As Rob moved through my kitchen, asking questions and looking at how I cook, I got the clear sense that a real health and safety inspection is much less about the surfaces or even the amount of dirt on the floor. It's far more about how you handle food.
Frequent handwashing, proper food storage, and getting cooked food to a safe temperature in the right amount of time are three of the most important health practices in the kitchen.
3 Takeaways from My Kitchen Inspection
Here are three more things I learned in my chat with Rob and the rest of the team. Do any of these surprise you?
- The real rules for getting food into a safe temperature zone are not as difficult as I thought they were. This is one thing that I am usually quite careful about in cooking — getting food into a cooler environment after cooking. But I learned, to my pleasant surprise, that the safety rules for this are actually less demanding than I thought. Rob said that the official recommendation is to cool food from 135°F (or over) to 70°F within two hours. You can use ice baths or ice paddles — anything to cool that food quickly. But after that you have four more hours for the food to cool to the final 41°F or less. That first temperature zone, from 135°F to 70°F, is where the primary amount of bacteria growth happens; it's the danger zone.
I had thought I had just a couple hours to get food all the way down to 41°F, and I often stressed if I found soup still lukewarm in the fridge a few hours after cooking. But these rules are actually more relaxed and yet linked to good data about what actually causes infection or sickness.
- Don't leave cut fruits and vegetables at room temperature.
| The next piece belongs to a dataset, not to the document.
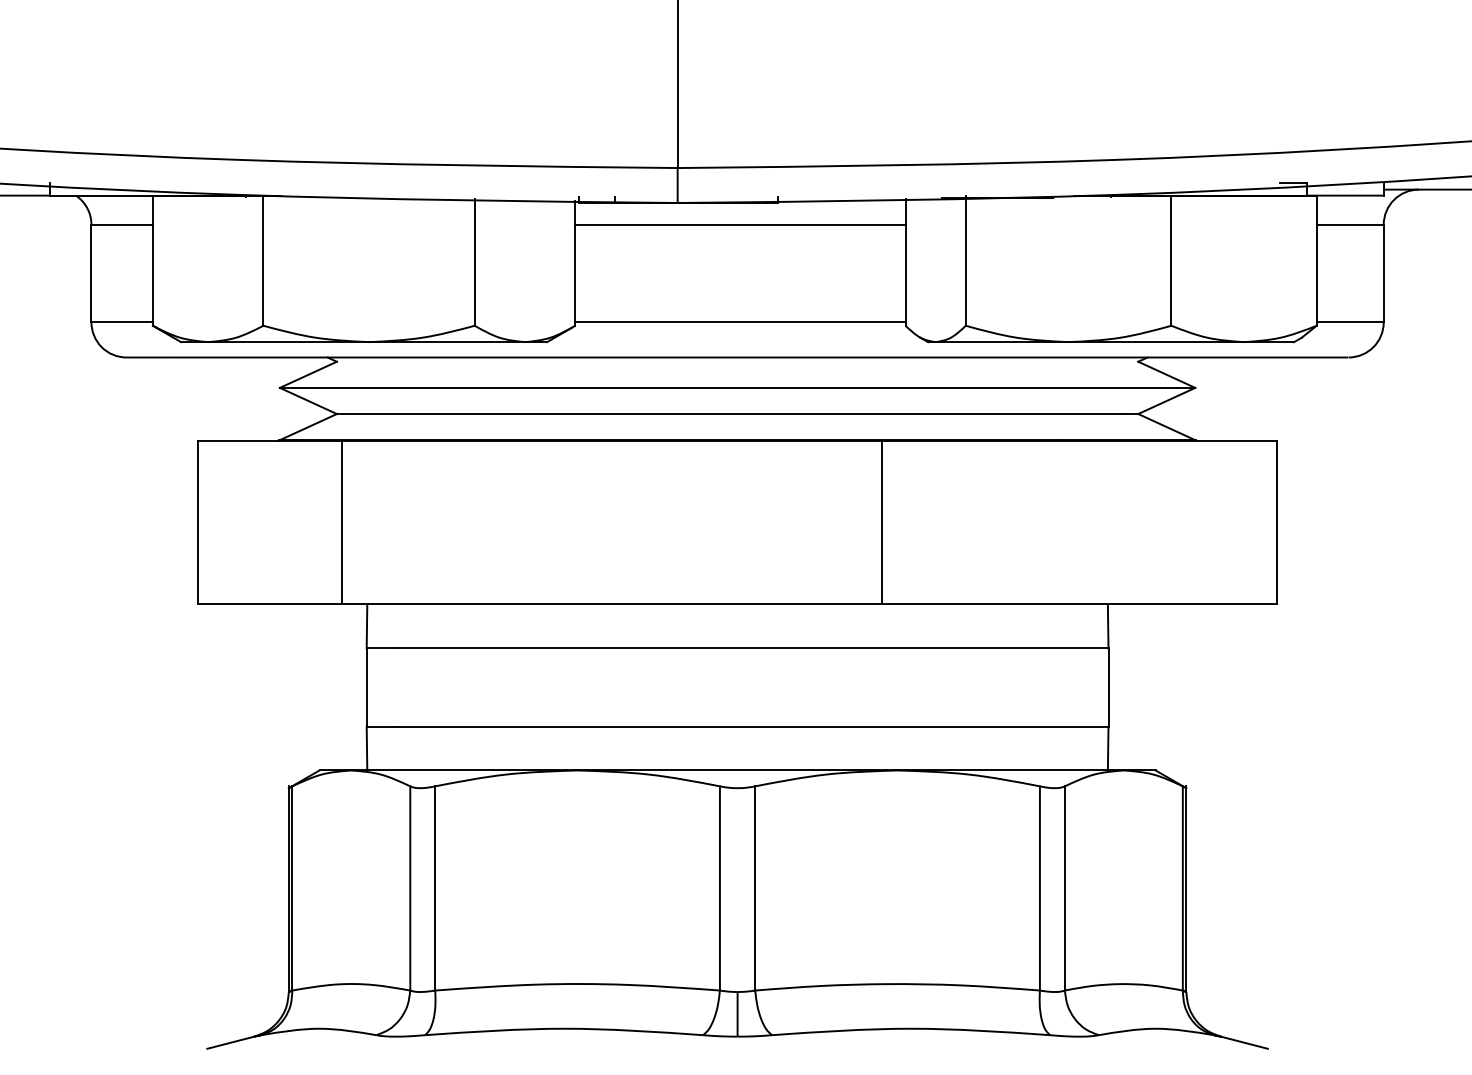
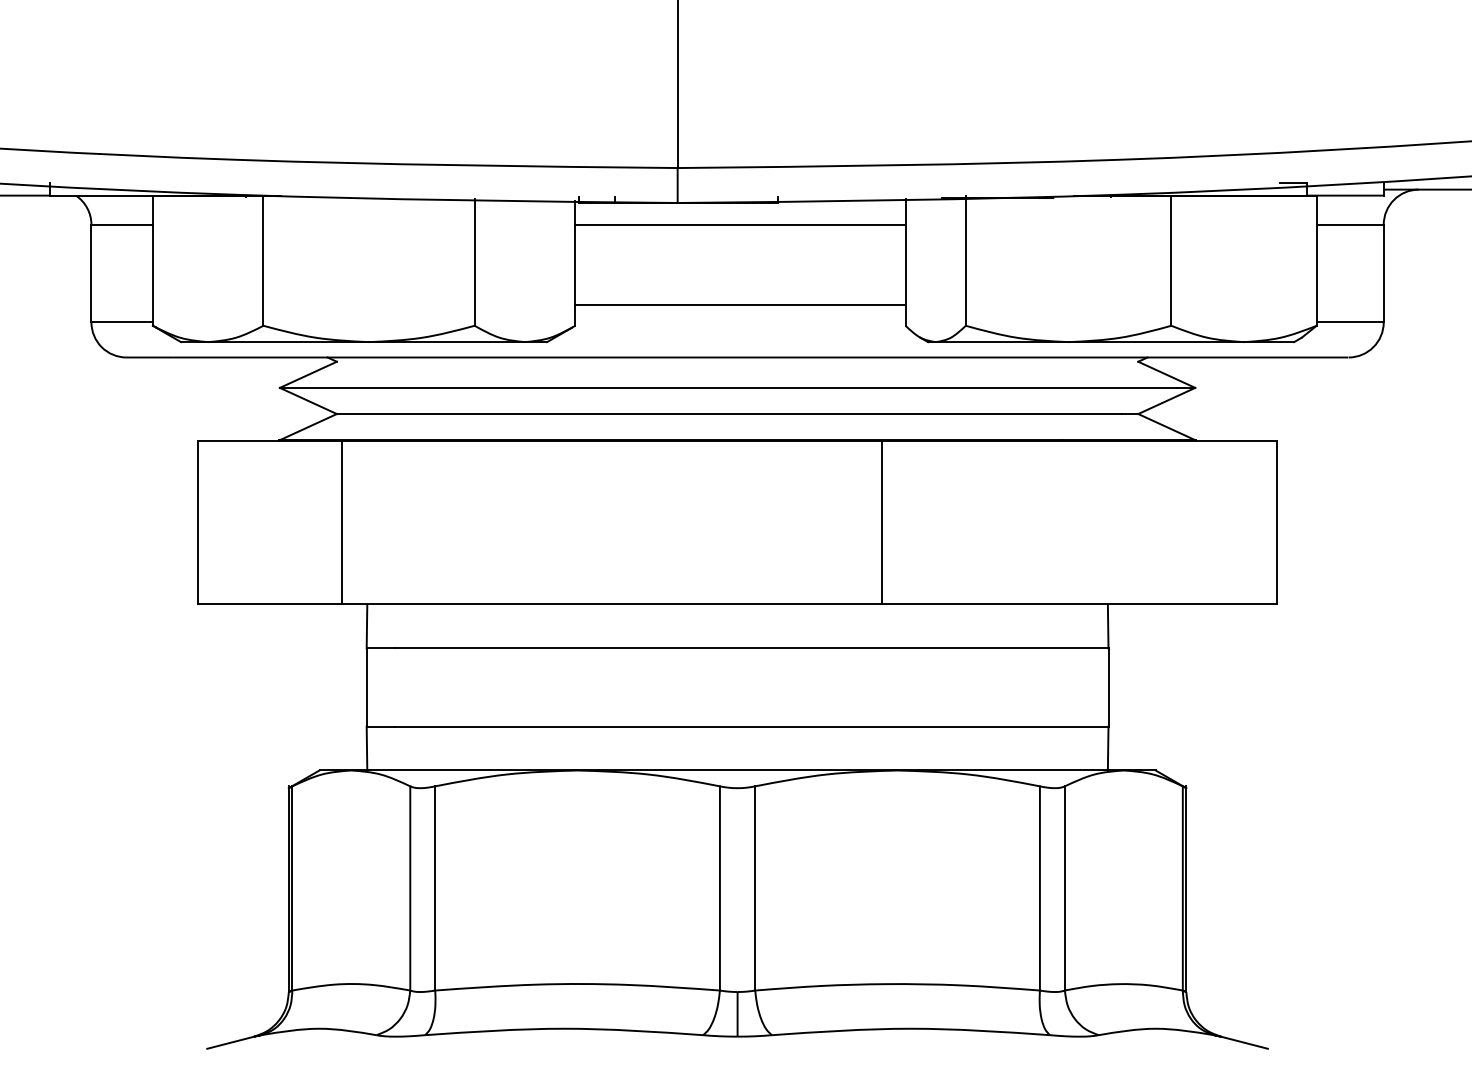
line at (740, 322) position: (740, 322) -> (740, 305)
As soon as a fruit has been cut open, Rob explained, its integrity has been breached and it can breed germs and toxins. This is a pretty extreme rule for those of us who leave plum halves or slices of peach lingering on the windowsill for eating later. But it's not fearmongering; some of the worst outbreaks of food poisoning have been traced back to melon or other fruit in salad bars, sitting at room temperature. It's a prudent practice to put cut fruit and vegetables in the refrigerator.
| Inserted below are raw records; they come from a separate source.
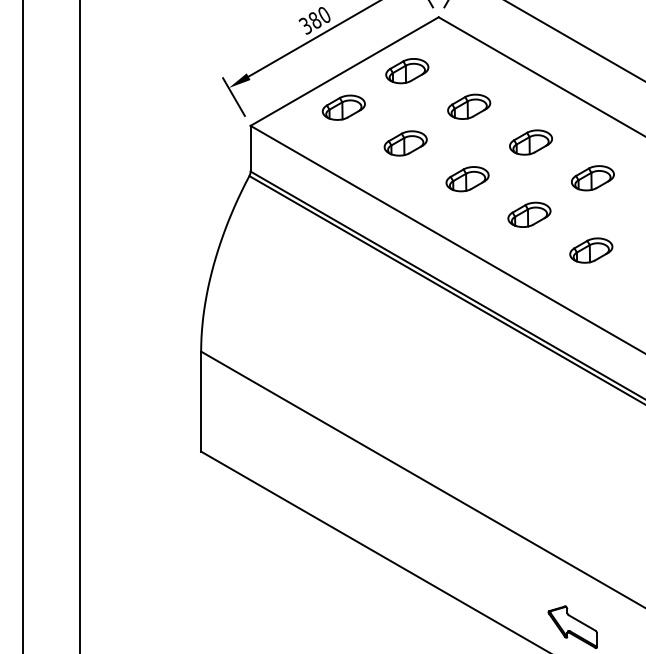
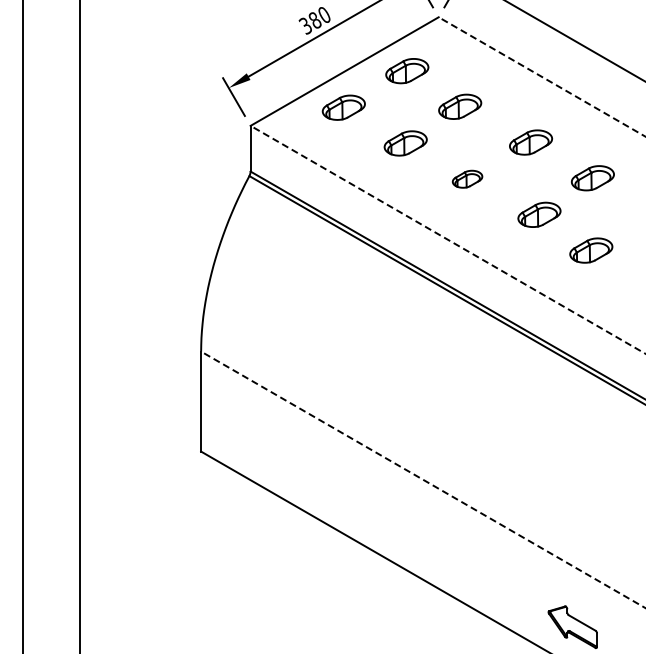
line at (541, 76): solid -> dashed
part at (469, 106) position: (469, 106) -> (460, 106)
part at (467, 179) size: 45x27 px -> 33x20 px
part at (529, 214) position: (529, 214) -> (539, 214)
line at (447, 239): solid -> dashed
line at (423, 479): solid -> dashed
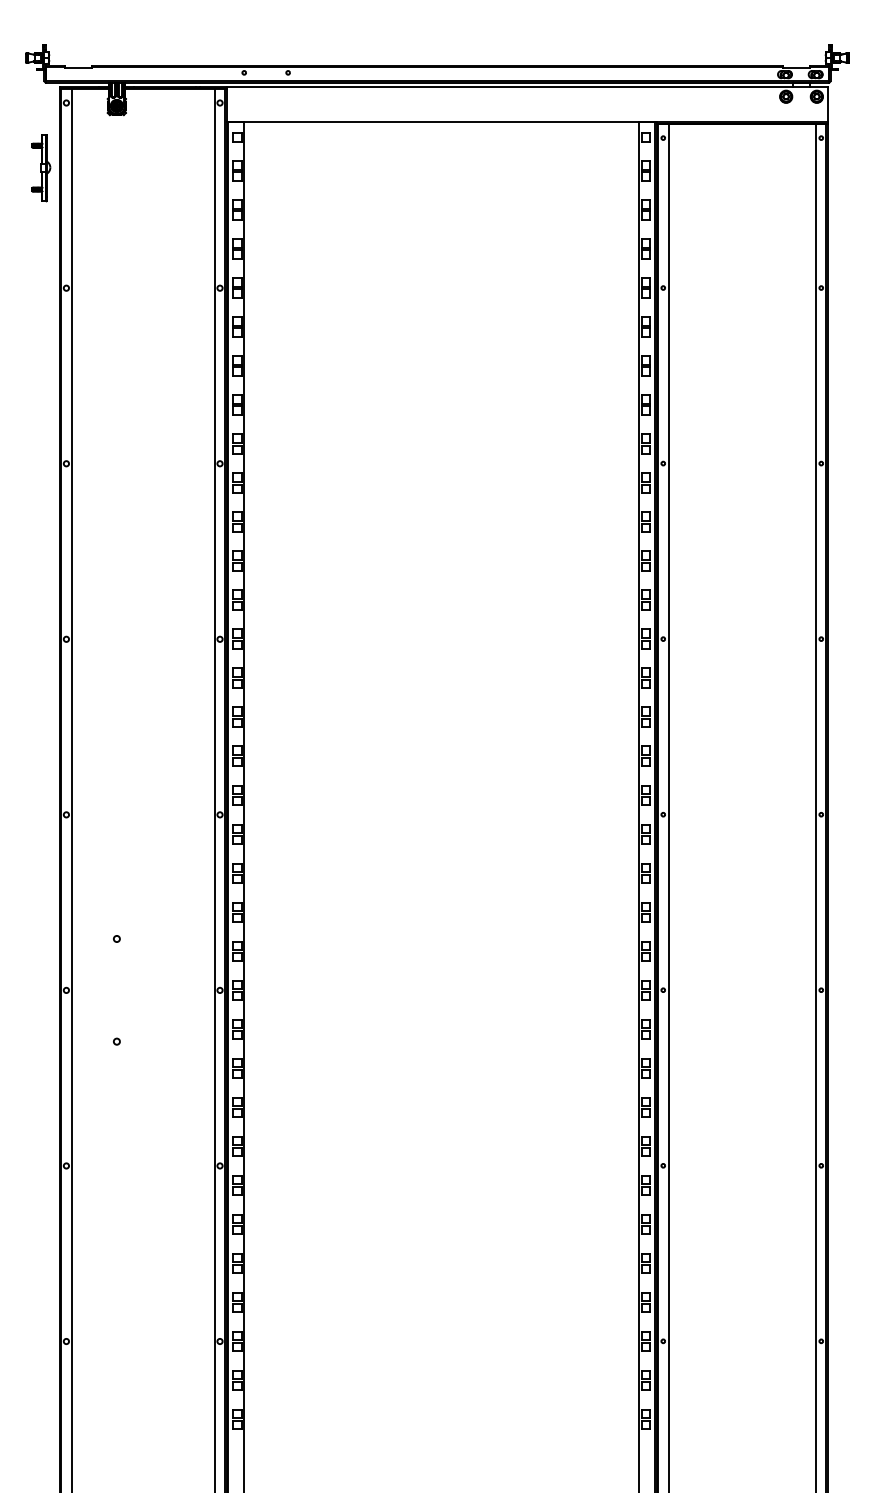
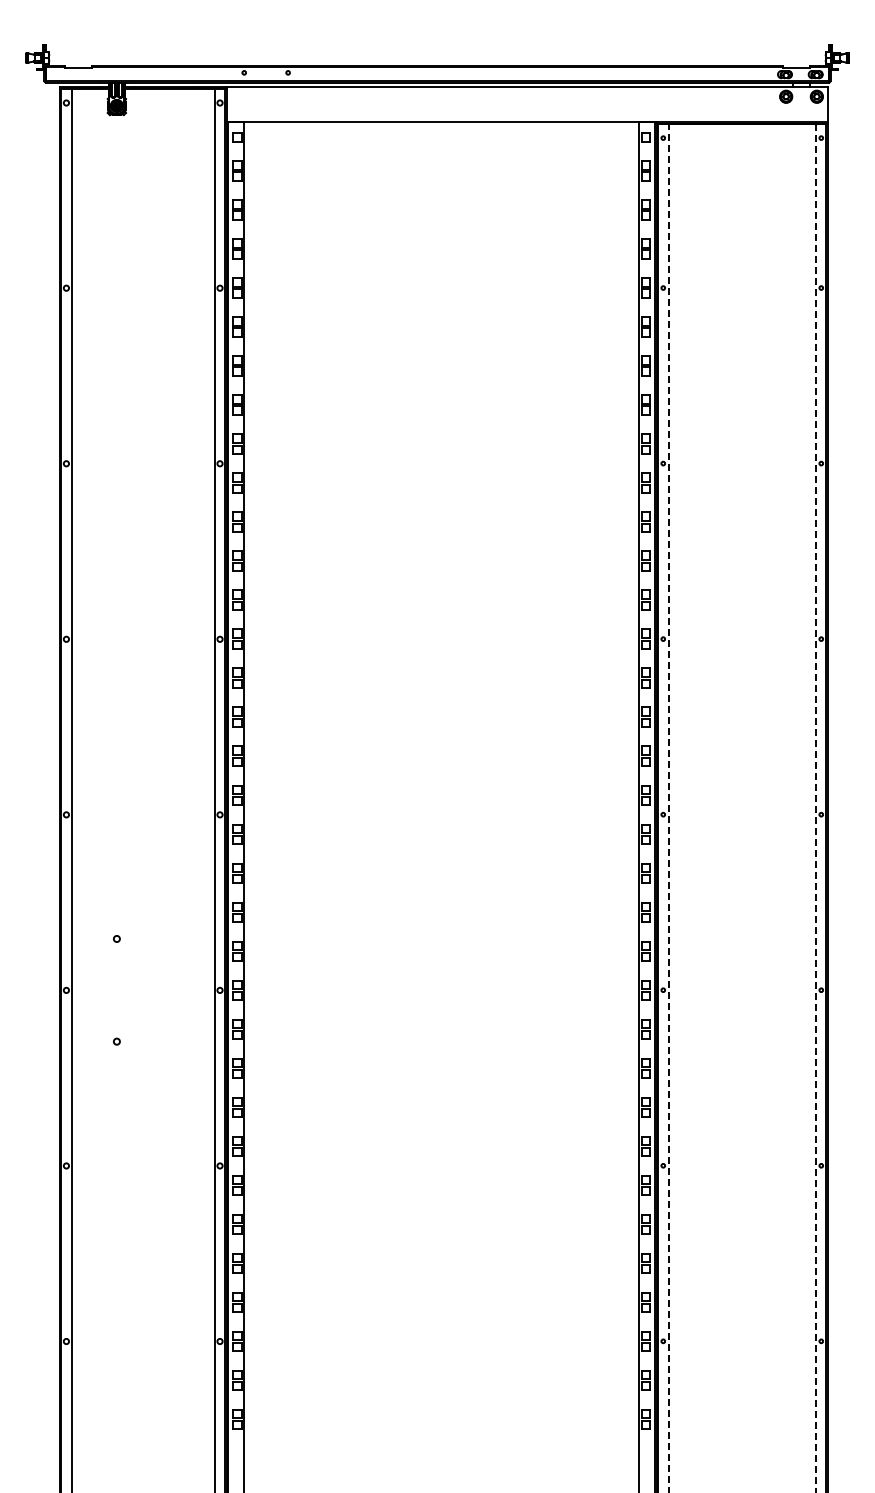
part at (41, 168): present -> none
line at (668, 807): solid -> dashed
line at (816, 808): solid -> dashed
- Use rags or dishcloths instead of sponges. This, along with the refrigerator thermometer, is one of the few kitchen setup (as opposed to food handling) tips that I took away from the inspection. Rob practically shuddered when he saw the dishwashing sponge in my sink. He picked it up between two fingers and said that he sees sponges as bacteria breeding grounds; germs just get into those little holes and camp out. He stopped short of saying that I should throw out all my sponges, but he does prefer to use rags and launder them frequently.
In the end, I think I came out of my kitchen inspection pretty well; no one checked my windowsills for dust or mentioned the water rings on the table. Instead, it was a fascinating discussion of what matters in kitchen health and safety, and which things a home cook should actually be concerned about.
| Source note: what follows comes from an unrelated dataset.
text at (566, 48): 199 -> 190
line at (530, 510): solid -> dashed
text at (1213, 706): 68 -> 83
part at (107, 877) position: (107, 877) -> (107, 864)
Read the full article → Could your kitchen pass inspection? by Mary Nguyen at The Columbus Dispatch
Are any of those notes surprises to you? I consider myself a fairly clean cook, and yet I am not really a germ-phobe; I try to concentrate on the truly major points of staying healthy in the kitchen, while not getting paranoid about every little thing. The inspection reinforced the things I prioritize while also making me a little more attentive to other details.
What are the major points of kitchen health and safety for you? What are you especially careful about?